##### Task input
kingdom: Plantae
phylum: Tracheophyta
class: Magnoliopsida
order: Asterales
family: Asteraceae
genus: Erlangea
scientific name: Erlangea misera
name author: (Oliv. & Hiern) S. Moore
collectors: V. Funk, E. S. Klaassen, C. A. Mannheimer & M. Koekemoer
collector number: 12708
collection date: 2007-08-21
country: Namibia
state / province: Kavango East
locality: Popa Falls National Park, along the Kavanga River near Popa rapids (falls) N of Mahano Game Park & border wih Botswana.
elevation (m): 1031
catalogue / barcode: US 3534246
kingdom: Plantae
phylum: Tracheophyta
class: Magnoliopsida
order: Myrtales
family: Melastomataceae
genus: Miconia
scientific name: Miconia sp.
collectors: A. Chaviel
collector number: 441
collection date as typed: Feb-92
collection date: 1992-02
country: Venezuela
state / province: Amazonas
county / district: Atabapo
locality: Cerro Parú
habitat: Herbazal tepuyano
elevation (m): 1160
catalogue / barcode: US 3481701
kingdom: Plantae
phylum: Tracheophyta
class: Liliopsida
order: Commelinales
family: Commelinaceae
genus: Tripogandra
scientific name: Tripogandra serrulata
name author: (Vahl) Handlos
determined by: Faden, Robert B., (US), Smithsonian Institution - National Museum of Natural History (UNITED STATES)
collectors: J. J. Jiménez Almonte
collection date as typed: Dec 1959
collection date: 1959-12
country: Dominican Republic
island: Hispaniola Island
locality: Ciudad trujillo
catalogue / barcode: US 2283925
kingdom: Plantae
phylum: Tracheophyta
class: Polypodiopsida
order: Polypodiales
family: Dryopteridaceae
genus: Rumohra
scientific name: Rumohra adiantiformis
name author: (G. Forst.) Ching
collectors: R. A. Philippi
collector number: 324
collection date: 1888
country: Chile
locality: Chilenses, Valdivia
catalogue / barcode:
##########
Aim of the exercise
Can you render the lines of the records as a Markdown table with the columns Row and Line, starting with the line that contains "scientific name: Erlangea misera" and going on through the end of the records, leaving out blank lines?

Answer to this problem
| Row | Line |
|---|---|
| 1 | scientific name: Erlangea misera |
| 2 | name author: (Oliv. & Hiern) S. Moore |
| 3 | collectors: V. Funk, E. S. Klaassen, C. A. Mannheimer & M. Koekemoer |
| 4 | collector number: 12708 |
| 5 | collection date: 2007-08-21 |
| 6 | country: Namibia |
| 7 | state / province: Kavango East |
| 8 | locality: Popa Falls National Park, along the Kavanga River near Popa rapids (falls) N of Mahano Game Park & border wih Botswana. |
| 9 | elevation (m): 1031 |
| 10 | catalogue / barcode: US 3534246 |
| 11 | kingdom: Plantae |
| 12 | phylum: Tracheophyta |
| 13 | class: Magnoliopsida |
| 14 | order: Myrtales |
| 15 | family: Melastomataceae |
| 16 | genus: Miconia |
| 17 | scientific name: Miconia sp. |
| 18 | collectors: A. Chaviel |
| 19 | collector number: 441 |
| 20 | collection date as typed: Feb-92 |
| 21 | collection date: 1992-02 |
| 22 | country: Venezuela |
| 23 | state / province: Amazonas |
| 24 | county / district: Atabapo |
| 25 | locality: Cerro Parú |
| 26 | habitat: Herbazal tepuyano |
| 27 | elevation (m): 1160 |
| 28 | catalogue / barcode: US 3481701 |
| 29 | kingdom: Plantae |
| 30 | phylum: Tracheophyta |
| 31 | class: Liliopsida |
| 32 | order: Commelinales |
| 33 | family: Commelinaceae |
| 34 | genus: Tripogandra |
| 35 | scientific name: Tripogandra serrulata |
| 36 | name author: (Vahl) Handlos |
| 37 | determined by: Faden, Robert B., (US), Smithsonian Institution - National Museum of Natural History (UNITED STATES) |
| 38 | collectors: J. J. Jiménez Almonte |
| 39 | collection date as typed: Dec 1959 |
| 40 | collection date: 1959-12 |
| 41 | country: Dominican Republic |
| 42 | island: Hispaniola Island |
| 43 | locality: Ciudad trujillo |
| 44 | catalogue / barcode: US 2283925 |
| 45 | kingdom: Plantae |
| 46 | phylum: Tracheophyta |
| 47 | class: Polypodiopsida |
| 48 | order: Polypodiales |
| 49 | family: Dryopteridaceae |
| 50 | genus: Rumohra |
| 51 | scientific name: Rumohra adiantiformis |
| 52 | name author: (G. Forst.) Ching |
| 53 | collectors: R. A. Philippi |
| 54 | collector number: 324 |
| 55 | collection date: 1888 |
| 56 | country: Chile |
| 57 | locality: Chilenses, Valdivia |
| 58 | catalogue / barcode: |